Spatially varying interactions induced in atomic gases by optical Feshbach resonance
Chih-Chun Chien

TL;DR
This paper explores how optical Feshbach resonance can create spatially varying interactions in ultra-cold atomic gases, enabling the study of novel phenomena like superfluid enclaves and normal-gas cores, with potential applications in atomtronics and superconductivity analogs.
Contribution
It proposes methods to induce and observe spatially varying interactions in ultra-cold gases, revealing new structures and phenomena not seen in traditional setups.
Findings
Feasible experimental setups for creating spatially varying interactions.
Potential to observe superfluid enclaves within Mott insulators.

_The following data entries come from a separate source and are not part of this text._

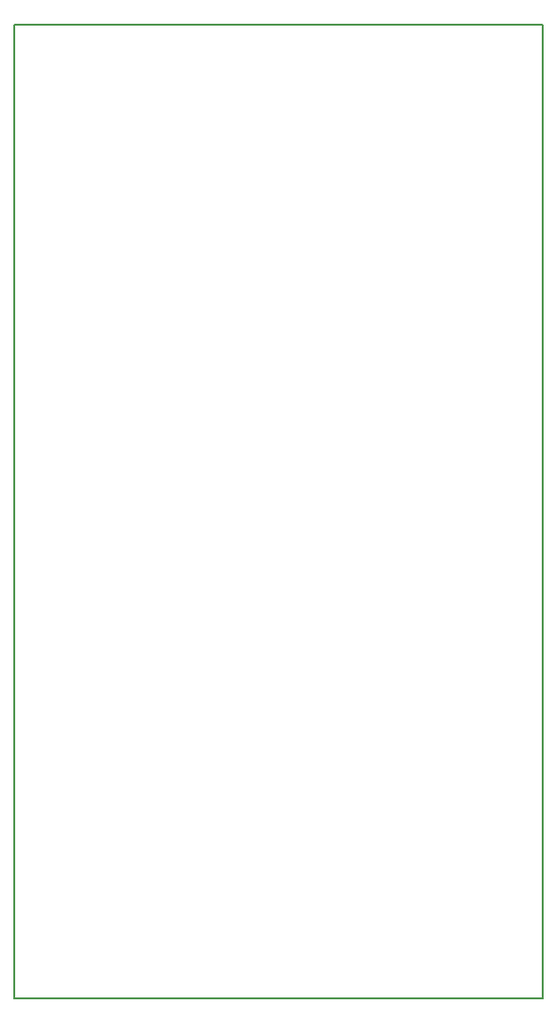
<source format=gbr>
G04 DipTrace 2.3.1.0*
%INBoardOutline.gbr*%
%MOMM*%
%ADD11C,0.14*%
%FSLAX53Y53*%
G04*
G71*
G90*
G75*
G01*
%LNBoardOutline*%
%LPD*%
X10008Y96833D2*
D11*
Y10008D1*
X57150D1*
X57160Y96827D1*
X10008Y96833D1*
M02*

</source>
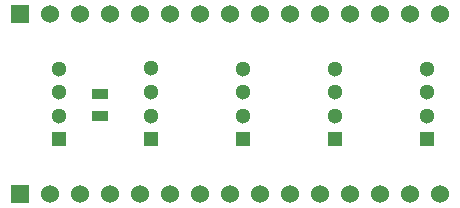
<source format=gbs>
G04 (created by PCBNEW (2013-may-18)-stable) date Mon 21 Sep 2015 01:58:13 PM CST*
%MOIN*%
G04 Gerber Fmt 3.4, Leading zero omitted, Abs format*
%FSLAX34Y34*%
G01*
G70*
G90*
G04 APERTURE LIST*
%ADD10C,0.00590551*%
%ADD11R,0.0511811X0.0511811*%
%ADD12C,0.0511811*%
%ADD13R,0.06X0.06*%
%ADD14C,0.06*%
%ADD15R,0.055X0.035*%
G04 APERTURE END LIST*
G54D10*
G54D11*
X56417Y-43543D03*
G54D12*
X56417Y-42755D03*
X56417Y-41968D03*
X56417Y-41181D03*
G54D11*
X53346Y-43551D03*
G54D12*
X53346Y-42763D03*
X53346Y-41976D03*
X53346Y-41188D03*
G54D11*
X65629Y-43551D03*
G54D12*
X65629Y-42763D03*
X65629Y-41976D03*
X65629Y-41188D03*
G54D13*
X52055Y-39370D03*
G54D14*
X53055Y-39370D03*
X54055Y-39370D03*
X55055Y-39370D03*
X56055Y-39370D03*
X57055Y-39370D03*
X58055Y-39370D03*
X59055Y-39370D03*
X60055Y-39370D03*
X61055Y-39370D03*
X62055Y-39370D03*
X63055Y-39370D03*
X64055Y-39370D03*
X65055Y-39370D03*
X66055Y-39370D03*
G54D13*
X52055Y-45370D03*
G54D14*
X53055Y-45370D03*
X54055Y-45370D03*
X55055Y-45370D03*
X56055Y-45370D03*
X57055Y-45370D03*
X58055Y-45370D03*
X59055Y-45370D03*
X60055Y-45370D03*
X61055Y-45370D03*
X62055Y-45370D03*
X63055Y-45370D03*
X64055Y-45370D03*
X65055Y-45370D03*
X66055Y-45370D03*
G54D11*
X62559Y-43551D03*
G54D12*
X62559Y-42763D03*
X62559Y-41976D03*
X62559Y-41188D03*
G54D11*
X59488Y-43551D03*
G54D12*
X59488Y-42763D03*
X59488Y-41976D03*
X59488Y-41188D03*
G54D15*
X54724Y-42776D03*
X54724Y-42026D03*
M02*

</source>
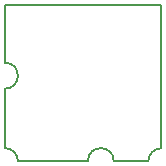
<source format=gm1>
G04 #@! TF.GenerationSoftware,KiCad,Pcbnew,5.1.2-f72e74a~84~ubuntu18.04.1*
G04 #@! TF.CreationDate,2019-07-25T12:47:21+02:00*
G04 #@! TF.ProjectId,TLI5012B,544c4935-3031-4324-922e-6b696361645f,rev?*
G04 #@! TF.SameCoordinates,Original*
G04 #@! TF.FileFunction,Profile,NP*
%FSLAX46Y46*%
G04 Gerber Fmt 4.6, Leading zero omitted, Abs format (unit mm)*
G04 Created by KiCad (PCBNEW 5.1.2-f72e74a~84~ubuntu18.04.1) date 2019-07-25 12:47:21*
%MOMM*%
%LPD*%
G04 APERTURE LIST*
%ADD10C,0.150000*%
G04 APERTURE END LIST*
D10*
X130875000Y-87210000D02*
G75*
G03X130875000Y-85010000I0J1100000D01*
G01*
X130875000Y-80100000D02*
X130875000Y-85010000D01*
X144125000Y-92250000D02*
G75*
G03X143025000Y-93350000I0J-1100000D01*
G01*
X140100000Y-93350000D02*
G75*
G03X137900000Y-93350000I-1100000J0D01*
G01*
X143025000Y-93350000D02*
X140100000Y-93350000D01*
X130875000Y-80100000D02*
X144125000Y-80100000D01*
X144125000Y-80100000D02*
X144125000Y-92250000D01*
X137900000Y-93350000D02*
X131975000Y-93350000D01*
X130875000Y-92250000D02*
X130875000Y-87210000D01*
X131975000Y-93350000D02*
G75*
G03X130875000Y-92250000I-1100000J0D01*
G01*
M02*

</source>
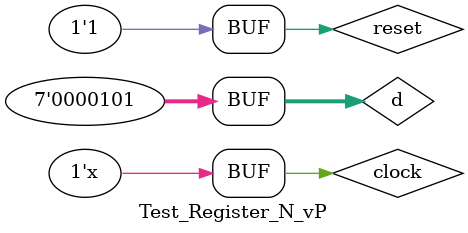
<source format=sv>
module Test_Register_N_vP();

	logic [7-1:0] d;
	
	logic clock;
	logic reset;
	
	logic [7-1:0] q;

	
	Register_N_vP #(7) register(d, clock, reset, q);

	initial
	begin		
		clock=0; reset=0; d=7'd1;	#10;
					reset=1;				#10;
		
		d=7'd2; #10;
		d=7'd3; #10;
		d=7'd4; #10;
		d=7'd5; #10;
		
		reset=0; #10
		reset=1; #10		
		
		d=7'd1; #10;
		d=7'd2; #10;
		d=7'd3; #10;
		d=7'd4; #10;
		d=7'd5; #10;		
	end
	
	always #5 clock = ~clock;//#10 = un ciclo

endmodule

</source>
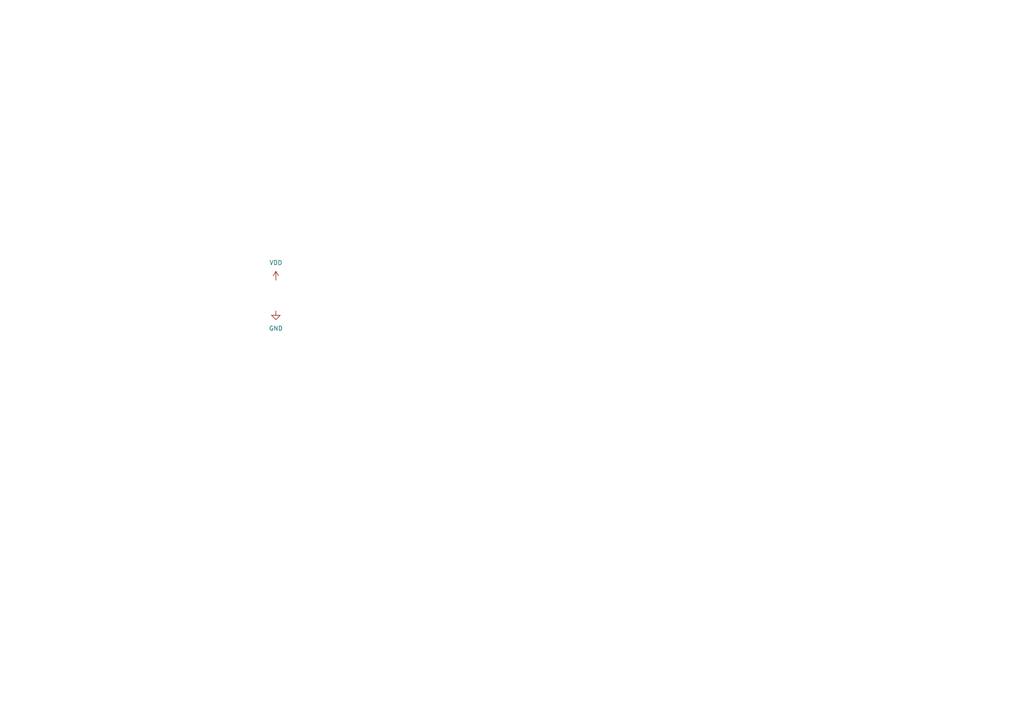
<source format=kicad_sch>
(kicad_sch (version 20230121) (generator eeschema)

  (uuid 5d2a889d-e14f-4114-8021-c5b3288b3ce2)

  (paper "A4")

  (title_block
    (title "TITLE")
    (date "2023-05-28")
    (rev "1.0")
    (company "Kallio Designs Oy")
    (comment 1 "Teemu Latonen")
    (comment 2 "ASSEMBLY_PN")
    (comment 3 "000077")
  )

  


  (symbol (lib_id "power:VDD") (at 80.01 81.28 0) (unit 1)
    (in_bom yes) (on_board yes) (dnp no) (fields_autoplaced)
    (uuid 1aa0ed50-d50d-47fd-aa20-a431dcd15b41)
    (property "Reference" "#PWR0104" (at 80.01 85.09 0)
      (effects (font (size 1.27 1.27)) hide)
    )
    (property "Value" "VDD" (at 80.01 76.2 0)
      (effects (font (size 1.27 1.27)))
    )
    (property "Footprint" "" (at 80.01 81.28 0)
      (effects (font (size 1.27 1.27)) hide)
    )
    (property "Datasheet" "" (at 80.01 81.28 0)
      (effects (font (size 1.27 1.27)) hide)
    )
    (pin "1" (uuid c0bd1545-59cd-44cf-988b-e20f15f0765b))
    (instances
      (project "ButtonSupport"
        (path "/e63e39d7-6ac0-4ffd-8aa3-1841a4541b55/d2a51ab8-87f6-45a5-af73-2506f338456e"
          (reference "#PWR0104") (unit 1)
        )
      )
    )
  )

  (symbol (lib_id "power:GND") (at 80.01 90.17 0) (unit 1)
    (in_bom yes) (on_board yes) (dnp no) (fields_autoplaced)
    (uuid 8a3b3380-4c8f-4b22-9372-0ba09e09d47b)
    (property "Reference" "#PWR0103" (at 80.01 96.52 0)
      (effects (font (size 1.27 1.27)) hide)
    )
    (property "Value" "GND" (at 80.01 95.25 0)
      (effects (font (size 1.27 1.27)))
    )
    (property "Footprint" "" (at 80.01 90.17 0)
      (effects (font (size 1.27 1.27)) hide)
    )
    (property "Datasheet" "" (at 80.01 90.17 0)
      (effects (font (size 1.27 1.27)) hide)
    )
    (pin "1" (uuid 2e7d14ed-36df-4f2e-acdc-31026260c896))
    (instances
      (project "ButtonSupport"
        (path "/e63e39d7-6ac0-4ffd-8aa3-1841a4541b55/d2a51ab8-87f6-45a5-af73-2506f338456e"
          (reference "#PWR0103") (unit 1)
        )
      )
    )
  )
)

</source>
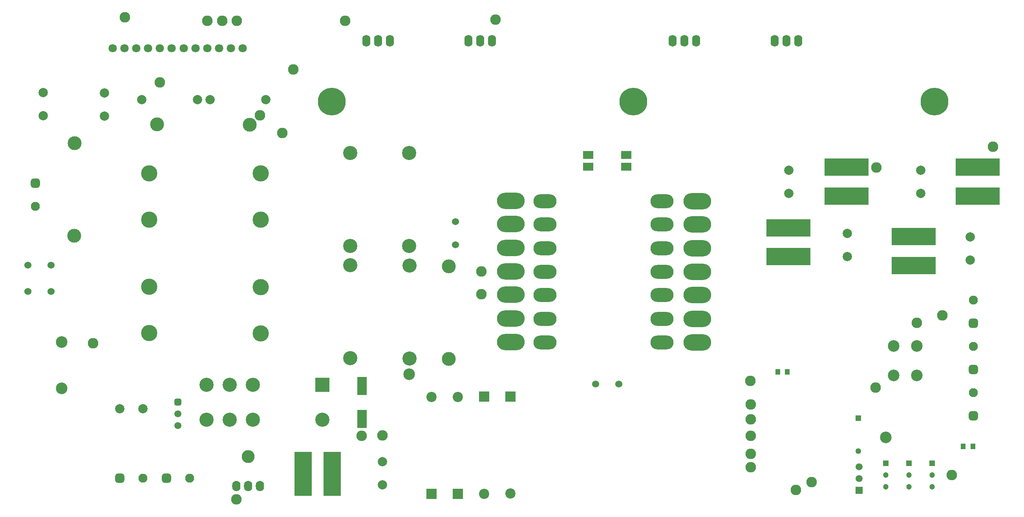
<source format=gbr>
%TF.GenerationSoftware,Altium Limited,Altium Designer,24.3.1 (35)*%
G04 Layer_Color=255*
%FSLAX43Y43*%
%MOMM*%
%TF.SameCoordinates,76E1361F-AA3B-45A8-A24B-41510BF92E79*%
%TF.FilePolarity,Positive*%
%TF.FileFunction,Pads,Top*%
%TF.Part,Single*%
G01*
G75*
%TA.AperFunction,SMDPad,CuDef*%
%ADD10R,1.100X1.200*%
%ADD11R,9.500X3.750*%
%ADD12R,3.750X9.500*%
%ADD13R,2.000X4.000*%
%ADD14R,2.200X1.700*%
%TA.AperFunction,ComponentPad*%
%ADD28C,3.048*%
%ADD29C,2.000*%
%ADD30C,2.500*%
%ADD31R,3.048X3.048*%
%ADD32C,1.524*%
%ADD33C,3.000*%
%ADD34C,2.286*%
%ADD35C,3.500*%
%ADD36O,1.750X2.540*%
%ADD37C,2.200*%
%ADD38R,2.200X2.200*%
%ADD39O,5.000X3.000*%
%ADD40C,6.000*%
%ADD41C,1.950*%
G04:AMPARAMS|DCode=42|XSize=1.95mm|YSize=1.95mm|CornerRadius=0.488mm|HoleSize=0mm|Usage=FLASHONLY|Rotation=0.000|XOffset=0mm|YOffset=0mm|HoleType=Round|Shape=RoundedRectangle|*
%AMROUNDEDRECTD42*
21,1,1.950,0.975,0,0,0.0*
21,1,0.975,1.950,0,0,0.0*
1,1,0.975,0.488,-0.488*
1,1,0.975,-0.488,-0.488*
1,1,0.975,-0.488,0.488*
1,1,0.975,0.488,0.488*
%
%ADD42ROUNDEDRECTD42*%
%ADD43O,6.000X3.500*%
G04:AMPARAMS|DCode=44|XSize=1.95mm|YSize=1.95mm|CornerRadius=0.488mm|HoleSize=0mm|Usage=FLASHONLY|Rotation=90.000|XOffset=0mm|YOffset=0mm|HoleType=Round|Shape=RoundedRectangle|*
%AMROUNDEDRECTD44*
21,1,1.950,0.975,0,0,90.0*
21,1,0.975,1.950,0,0,90.0*
1,1,0.975,0.488,0.488*
1,1,0.975,0.488,-0.488*
1,1,0.975,-0.488,-0.488*
1,1,0.975,-0.488,0.488*
%
%ADD44ROUNDEDRECTD44*%
%ADD45O,1.778X2.286*%
%ADD46C,2.794*%
%ADD47C,1.800*%
%ADD48C,1.500*%
G04:AMPARAMS|DCode=49|XSize=1.5mm|YSize=1.5mm|CornerRadius=0.375mm|HoleSize=0mm|Usage=FLASHONLY|Rotation=90.000|XOffset=0mm|YOffset=0mm|HoleType=Round|Shape=RoundedRectangle|*
%AMROUNDEDRECTD49*
21,1,1.500,0.750,0,0,90.0*
21,1,0.750,1.500,0,0,90.0*
1,1,0.750,0.375,0.375*
1,1,0.750,0.375,-0.375*
1,1,0.750,-0.375,-0.375*
1,1,0.750,-0.375,0.375*
%
%ADD49ROUNDEDRECTD49*%
%ADD50R,1.500X1.500*%
%ADD51R,1.200X1.200*%
%ADD52C,1.200*%
%ADD53C,1.250*%
%ADD54R,1.250X1.250*%
D10*
X168237Y29475D02*
D03*
X166137D02*
D03*
X206150Y13375D02*
D03*
X208250D02*
D03*
D11*
X209275Y67375D02*
D03*
Y73625D02*
D03*
X181000D02*
D03*
Y67375D02*
D03*
X168500Y60550D02*
D03*
Y54300D02*
D03*
X195450Y52425D02*
D03*
Y58675D02*
D03*
D12*
X70099Y7400D02*
D03*
X63849D02*
D03*
D13*
X76475Y26425D02*
D03*
Y19325D02*
D03*
D14*
X125300Y73705D02*
D03*
Y76245D02*
D03*
X133500D02*
D03*
Y73705D02*
D03*
D28*
X74000Y56617D02*
D03*
Y76683D02*
D03*
X67975Y19150D02*
D03*
X52975Y26650D02*
D03*
X47975D02*
D03*
X42975D02*
D03*
Y19150D02*
D03*
X47975D02*
D03*
X52975D02*
D03*
X86667Y56617D02*
D03*
Y76683D02*
D03*
X74000Y52466D02*
D03*
Y32400D02*
D03*
X86725Y32296D02*
D03*
Y52362D02*
D03*
D29*
X80925Y5050D02*
D03*
Y10050D02*
D03*
X181125Y59350D02*
D03*
Y54350D02*
D03*
X168550Y73000D02*
D03*
Y68000D02*
D03*
X24275Y21475D02*
D03*
X29275D02*
D03*
X207700Y53550D02*
D03*
Y58550D02*
D03*
X197025Y68000D02*
D03*
Y73000D02*
D03*
X20975Y89650D02*
D03*
Y84650D02*
D03*
X7775Y84775D02*
D03*
Y89775D02*
D03*
X29041Y88250D02*
D03*
X41041D02*
D03*
X43791D02*
D03*
X55791D02*
D03*
D30*
X11725Y25925D02*
D03*
Y35925D02*
D03*
X86700Y28925D02*
D03*
X189439Y15350D02*
D03*
X196150Y28698D02*
D03*
X191150D02*
D03*
Y35048D02*
D03*
X196150D02*
D03*
D31*
X67975Y26650D02*
D03*
D32*
X4475Y52474D02*
D03*
X9425D02*
D03*
X4497Y46825D02*
D03*
X9447D02*
D03*
X96700Y56900D02*
D03*
Y61850D02*
D03*
X126900Y26800D02*
D03*
X131850D02*
D03*
D33*
X14500Y78800D02*
D03*
X14450Y58825D02*
D03*
X95257Y52209D02*
D03*
X95207Y32234D02*
D03*
X32350Y82875D02*
D03*
X52325Y82825D02*
D03*
D34*
X49500Y105200D02*
D03*
X187450Y73575D02*
D03*
X76425Y15625D02*
D03*
X212550Y78076D02*
D03*
X201675Y41625D02*
D03*
X49425Y1925D02*
D03*
X72875Y105250D02*
D03*
X32875Y91950D02*
D03*
X54517Y84801D02*
D03*
X18550Y35650D02*
D03*
X61700Y94700D02*
D03*
X59291Y81025D02*
D03*
X43200Y105200D02*
D03*
X173450Y5660D02*
D03*
X80925Y15725D02*
D03*
X25350Y105950D02*
D03*
X46347Y105200D02*
D03*
X102275Y46175D02*
D03*
X102225Y51125D02*
D03*
X160307Y22451D02*
D03*
Y8884D02*
D03*
X187275Y26100D02*
D03*
X105300Y105500D02*
D03*
X170093Y3926D02*
D03*
X160307Y11749D02*
D03*
X196150Y40000D02*
D03*
X160250Y27474D02*
D03*
X160307Y19176D02*
D03*
Y15688D02*
D03*
X203705Y7188D02*
D03*
D35*
X54700Y72300D02*
D03*
Y62300D02*
D03*
X30650Y37850D02*
D03*
Y47850D02*
D03*
Y62300D02*
D03*
Y72300D02*
D03*
X54700Y47725D02*
D03*
Y37725D02*
D03*
D36*
X165460Y100900D02*
D03*
X168000D02*
D03*
X170540D02*
D03*
X143460D02*
D03*
X146000D02*
D03*
X148540D02*
D03*
X99460D02*
D03*
X102000D02*
D03*
X104540D02*
D03*
X77460D02*
D03*
X80000D02*
D03*
X82540D02*
D03*
D37*
X102850Y3155D02*
D03*
X108550Y3180D02*
D03*
X91536Y24070D02*
D03*
X97186D02*
D03*
D38*
X102850Y24095D02*
D03*
X108550Y24120D02*
D03*
X91536Y3130D02*
D03*
X97186D02*
D03*
D39*
X141214Y66238D02*
D03*
Y40838D02*
D03*
Y46004D02*
D03*
Y50998D02*
D03*
Y56078D02*
D03*
Y61244D02*
D03*
X115941Y35758D02*
D03*
Y40838D02*
D03*
Y46004D02*
D03*
Y50998D02*
D03*
Y56078D02*
D03*
Y61244D02*
D03*
Y66238D02*
D03*
X141214Y35758D02*
D03*
D40*
X200000Y87800D02*
D03*
X70000D02*
D03*
X135000D02*
D03*
D41*
X39350Y6500D02*
D03*
X208350Y44950D02*
D03*
X29300Y6500D02*
D03*
X6075Y65200D02*
D03*
X208350Y25000D02*
D03*
Y34975D02*
D03*
D42*
X34350Y6500D02*
D03*
X24300D02*
D03*
D43*
X148834Y40838D02*
D03*
Y46004D02*
D03*
Y50998D02*
D03*
Y56078D02*
D03*
Y61244D02*
D03*
Y66238D02*
D03*
Y35758D02*
D03*
X108575Y40965D02*
D03*
Y46131D02*
D03*
Y51125D02*
D03*
Y56205D02*
D03*
Y61371D02*
D03*
Y66365D02*
D03*
Y35885D02*
D03*
D44*
X208350Y39950D02*
D03*
X6075Y70200D02*
D03*
X208350Y20000D02*
D03*
Y29975D02*
D03*
D45*
X49460Y4775D02*
D03*
X52000D02*
D03*
X54540D02*
D03*
D46*
X52000Y11125D02*
D03*
D47*
X40631Y99275D02*
D03*
X50791D02*
D03*
X30381D02*
D03*
X32921D02*
D03*
X35461D02*
D03*
X38091D02*
D03*
X25301D02*
D03*
X43171D02*
D03*
X45711D02*
D03*
X48251D02*
D03*
X22761D02*
D03*
X27841D02*
D03*
D48*
X36850Y17835D02*
D03*
Y20375D02*
D03*
X183700Y8965D02*
D03*
Y6425D02*
D03*
D49*
X36850Y22915D02*
D03*
D50*
X183700Y3885D02*
D03*
D51*
X194467Y9740D02*
D03*
X199482D02*
D03*
X189427D02*
D03*
D52*
X194467Y7200D02*
D03*
Y4660D02*
D03*
X199482Y7200D02*
D03*
Y4660D02*
D03*
X189427Y7200D02*
D03*
Y4660D02*
D03*
D53*
X183575Y12375D02*
D03*
D54*
Y19475D02*
D03*
%TF.MD5,9f3a813766095756c650fdbdd249682c*%
M02*

</source>
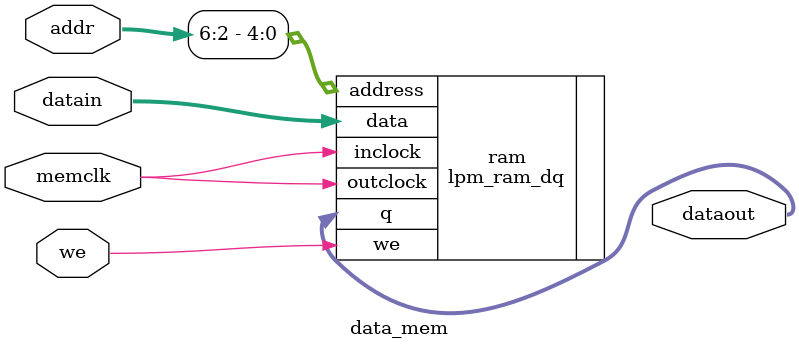
<source format=v>
/************************************************
  The Verilog HDL code example is from the book
  Computer Principles and Design in Verilog HDL
  by Yamin Li, published by A JOHN WILEY & SONS
************************************************/
module data_mem (we,addr,datain,memclk,dataout);
    input  [31:0] addr,datain;
    input         we,memclk;
    output [31:0] dataout;
    lpm_ram_dq ram (.data(datain),.address(addr[6:2]),.we(we),
                    .inclock(memclk),.outclock(memclk),.q(dataout));
    defparam ram.lpm_width           = 32;
    defparam ram.lpm_widthad         =  5;
    defparam ram.lpm_file            = "data_mem.hex";
    defparam ram.lpm_indata          = "REGISTERED";
    defparam ram.lpm_outdata         = "REGISTERED";
    defparam ram.lpm_address_control = "REGISTERED";
endmodule

</source>
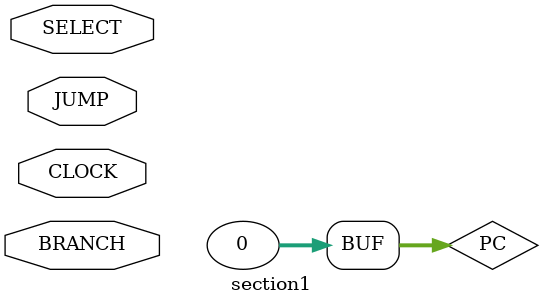
<source format=v>
`timescale 1ns / 1ps


module section1(JUMP,  BRANCH, SELECT, CLOCK);

input CLOCK;
input [1:0] SELECT;
input [31:0] JUMP, BRANCH;

reg [31:0] PC = 0;

mux3to1 PC_MUX(.a_in(PC), .b_in(JUMP), .c_in(BRANCH), .select(SELECT), .out(PC));
adder PC_ADDER(.A(PC), .clk(CLOCK), .out(PC));

always @ (posedge CLOCK)
begin
    
end

endmodule

</source>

Analogies to superconducting islands in high-temperature superconductors.
Abstract
Optical Feshbach resonance is capable of inducing spatially varying interactions in ultra-cold atoms. Its applications to pancake-shaped clouds of bosons and fermions enable one to study several fresh phenomena. We examine possibilities of inducing counter-intuitive structures such as creating a superfluid enclave inside a Mott insulator for bosons and a normal-gas core enclosed by a superfluid shell for fermions. We discuss feasible experimental setups and signatures of those interesting structures, which can be very different from common structures observed in experiments so far. While a superfluid enclave in a Mott insulator can be useful for constructing atomic devices for atomtronics, superconducting islands observed in scanning-tunneling microscopy of heavily underdoped high-temperature superconductors may be studied with cold Fermi gases with spatially varying attractions.